Items from a dataset
-- Opening Marker --

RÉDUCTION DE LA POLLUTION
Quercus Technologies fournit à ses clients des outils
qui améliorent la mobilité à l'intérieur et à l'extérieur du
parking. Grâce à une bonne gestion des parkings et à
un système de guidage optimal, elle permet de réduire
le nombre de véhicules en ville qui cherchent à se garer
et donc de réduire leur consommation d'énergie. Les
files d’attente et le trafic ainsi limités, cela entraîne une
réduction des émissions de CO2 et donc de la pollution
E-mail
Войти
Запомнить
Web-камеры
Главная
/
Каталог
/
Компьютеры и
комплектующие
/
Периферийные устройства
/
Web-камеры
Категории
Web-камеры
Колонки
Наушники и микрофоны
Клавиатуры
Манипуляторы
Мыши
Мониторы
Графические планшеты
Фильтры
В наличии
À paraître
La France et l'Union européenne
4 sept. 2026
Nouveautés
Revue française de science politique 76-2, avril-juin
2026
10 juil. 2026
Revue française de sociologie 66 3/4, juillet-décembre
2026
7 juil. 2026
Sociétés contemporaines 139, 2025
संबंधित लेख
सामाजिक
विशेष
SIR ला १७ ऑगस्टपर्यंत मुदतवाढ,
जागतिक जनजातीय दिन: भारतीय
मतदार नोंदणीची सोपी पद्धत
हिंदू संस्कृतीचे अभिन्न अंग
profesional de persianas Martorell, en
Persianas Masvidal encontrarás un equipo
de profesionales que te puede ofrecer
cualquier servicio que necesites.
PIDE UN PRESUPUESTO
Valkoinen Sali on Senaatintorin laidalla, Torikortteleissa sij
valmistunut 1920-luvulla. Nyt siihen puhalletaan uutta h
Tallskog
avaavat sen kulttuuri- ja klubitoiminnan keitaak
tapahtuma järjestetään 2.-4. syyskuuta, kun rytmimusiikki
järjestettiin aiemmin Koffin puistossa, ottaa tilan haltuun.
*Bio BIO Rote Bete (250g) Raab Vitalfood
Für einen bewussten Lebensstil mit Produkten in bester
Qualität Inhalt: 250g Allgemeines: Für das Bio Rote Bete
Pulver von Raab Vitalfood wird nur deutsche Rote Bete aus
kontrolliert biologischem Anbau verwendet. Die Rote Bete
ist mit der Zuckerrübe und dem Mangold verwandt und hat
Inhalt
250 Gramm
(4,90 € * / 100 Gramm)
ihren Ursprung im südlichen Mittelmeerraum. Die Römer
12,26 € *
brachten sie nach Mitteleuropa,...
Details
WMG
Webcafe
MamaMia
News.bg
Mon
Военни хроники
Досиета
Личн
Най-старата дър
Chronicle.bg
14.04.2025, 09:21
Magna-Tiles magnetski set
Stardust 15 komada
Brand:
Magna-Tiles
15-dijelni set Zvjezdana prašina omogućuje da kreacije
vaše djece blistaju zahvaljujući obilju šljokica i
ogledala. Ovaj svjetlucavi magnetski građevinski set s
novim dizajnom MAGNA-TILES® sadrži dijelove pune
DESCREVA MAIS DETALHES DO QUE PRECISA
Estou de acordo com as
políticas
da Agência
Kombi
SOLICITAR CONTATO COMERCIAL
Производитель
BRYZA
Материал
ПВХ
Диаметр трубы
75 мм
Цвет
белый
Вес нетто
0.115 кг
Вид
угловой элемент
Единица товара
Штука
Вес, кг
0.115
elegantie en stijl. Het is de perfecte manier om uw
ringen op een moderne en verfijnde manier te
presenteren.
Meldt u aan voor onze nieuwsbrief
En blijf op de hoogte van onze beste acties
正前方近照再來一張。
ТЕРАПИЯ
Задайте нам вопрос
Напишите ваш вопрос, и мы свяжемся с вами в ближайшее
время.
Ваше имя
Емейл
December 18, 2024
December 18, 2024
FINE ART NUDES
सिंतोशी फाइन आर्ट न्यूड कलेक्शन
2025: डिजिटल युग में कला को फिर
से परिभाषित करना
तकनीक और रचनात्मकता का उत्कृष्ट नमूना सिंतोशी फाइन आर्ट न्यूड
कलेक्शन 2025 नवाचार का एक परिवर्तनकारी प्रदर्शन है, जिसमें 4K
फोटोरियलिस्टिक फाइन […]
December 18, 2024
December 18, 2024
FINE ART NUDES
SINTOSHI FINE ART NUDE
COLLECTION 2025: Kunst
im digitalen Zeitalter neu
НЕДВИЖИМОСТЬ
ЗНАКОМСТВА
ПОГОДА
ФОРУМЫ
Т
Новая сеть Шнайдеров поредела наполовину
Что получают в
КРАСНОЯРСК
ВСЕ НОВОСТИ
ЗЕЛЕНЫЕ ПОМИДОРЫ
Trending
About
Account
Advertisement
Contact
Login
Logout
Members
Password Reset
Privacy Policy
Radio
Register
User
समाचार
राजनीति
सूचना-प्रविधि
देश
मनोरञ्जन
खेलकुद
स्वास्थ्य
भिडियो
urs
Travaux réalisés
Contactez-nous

-- Closing Marker --

- [About this exercise]:
Every one of the entries must be printed exactly.

- [Result for this exercise]:
RÉDUCTION DE LA POLLUTION
Quercus Technologies fournit à ses clients des outils
qui améliorent la mobilité à l'intérieur et à l'extérieur du
parking. Grâce à une bonne gestion des parkings et à
un système de guidage optimal, elle permet de réduire
le nombre de véhicules en ville qui cherchent à se garer
et donc de réduire leur consommation d'énergie. Les
files d’attente et le trafic ainsi limités, cela entraîne une
réduction des émissions de CO2 et donc de la pollution
E-mail
Войти
Запомнить
Web-камеры
Главная
/
Каталог
/
Компьютеры и
комплектующие
/
Периферийные устройства
/
Web-камеры
Категории
Web-камеры
Колонки
Наушники и микрофоны
Клавиатуры
Манипуляторы
Мыши
Мониторы
Графические планшеты
Фильтры
В наличии
À paraître
La France et l'Union européenne
4 sept. 2026
Nouveautés
Revue française de science politique 76-2, avril-juin
2026
10 juil. 2026
Revue française de sociologie 66 3/4, juillet-décembre
2026
7 juil. 2026
Sociétés contemporaines 139, 2025
संबंधित लेख
सामाजिक
विशेष
SIR ला १७ ऑगस्टपर्यंत मुदतवाढ,
जागतिक जनजातीय दिन: भारतीय
मतदार नोंदणीची सोपी पद्धत
हिंदू संस्कृतीचे अभिन्न अंग
profesional de persianas Martorell, en
Persianas Masvidal encontrarás un equipo
de profesionales que te puede ofrecer
cualquier servicio que necesites.
PIDE UN PRESUPUESTO
Valkoinen Sali on Senaatintorin laidalla, Torikortteleissa sij
valmistunut 1920-luvulla. Nyt siihen puhalletaan uutta h
Tallskog
avaavat sen kulttuuri- ja klubitoiminnan keitaak
tapahtuma järjestetään 2.-4. syyskuuta, kun rytmimusiikki
järjestettiin aiemmin Koffin puistossa, ottaa tilan haltuun.
*Bio BIO Rote Bete (250g) Raab Vitalfood
Für einen bewussten Lebensstil mit Produkten in bester
Qualität Inhalt: 250g Allgemeines: Für das Bio Rote Bete
Pulver von Raab Vitalfood wird nur deutsche Rote Bete aus
kontrolliert biologischem Anbau verwendet. Die Rote Bete
ist mit der Zuckerrübe und dem Mangold verwandt und hat
Inhalt
250 Gramm
(4,90 € * / 100 Gramm)
ihren Ursprung im südlichen Mittelmeerraum. Die Römer
12,26 € *
brachten sie nach Mitteleuropa,...
Details
WMG
Webcafe
MamaMia
News.bg
Mon
Военни хроники
Досиета
Личн
Най-старата дър
Chronicle.bg
14.04.2025, 09:21
Magna-Tiles magnetski set
Stardust 15 komada
Brand:
Magna-Tiles
15-dijelni set Zvjezdana prašina omogućuje da kreacije
vaše djece blistaju zahvaljujući obilju šljokica i
ogledala. Ovaj svjetlucavi magnetski građevinski set s
novim dizajnom MAGNA-TILES® sadrži dijelove pune
DESCREVA MAIS DETALHES DO QUE PRECISA
Estou de acordo com as
políticas
da Agência
Kombi
SOLICITAR CONTATO COMERCIAL
Производитель
BRYZA
Материал
ПВХ
Диаметр трубы
75 мм
Цвет
белый
Вес нетто
0.115 кг
Вид
угловой элемент
Единица товара
Штука
Вес, кг
0.115
elegantie en stijl. Het is de perfecte manier om uw
ringen op een moderne en verfijnde manier te
presenteren.
Meldt u aan voor onze nieuwsbrief
En blijf op de hoogte van onze beste acties
正前方近照再來一張。
ТЕРАПИЯ
Задайте нам вопрос
Напишите ваш вопрос, и мы свяжемся с вами в ближайшее
время.
Ваше имя
Емейл
December 18, 2024
December 18, 2024
FINE ART NUDES
सिंतोशी फाइन आर्ट न्यूड कलेक्शन
2025: डिजिटल युग में कला को फिर
से परिभाषित करना
तकनीक और रचनात्मकता का उत्कृष्ट नमूना सिंतोशी फाइन आर्ट न्यूड
कलेक्शन 2025 नवाचार का एक परिवर्तनकारी प्रदर्शन है, जिसमें 4K
फोटोरियलिस्टिक फाइन […]
December 18, 2024
December 18, 2024
FINE ART NUDES
SINTOSHI FINE ART NUDE
COLLECTION 2025: Kunst
im digitalen Zeitalter neu
НЕДВИЖИМОСТЬ
ЗНАКОМСТВА
ПОГОДА
ФОРУМЫ
Т
Новая сеть Шнайдеров поредела наполовину
Что получают в
КРАСНОЯРСК
ВСЕ НОВОСТИ
ЗЕЛЕНЫЕ ПОМИДОРЫ
Trending
About
Account
Advertisement
Contact
Login
Logout
Members
Password Reset
Privacy Policy
Radio
Register
User
समाचार
राजनीति
सूचना-प्रविधि
देश
मनोरञ्जन
खेलकुद
स्वास्थ्य
भिडियो
urs
Travaux réalisés
Contactez-nous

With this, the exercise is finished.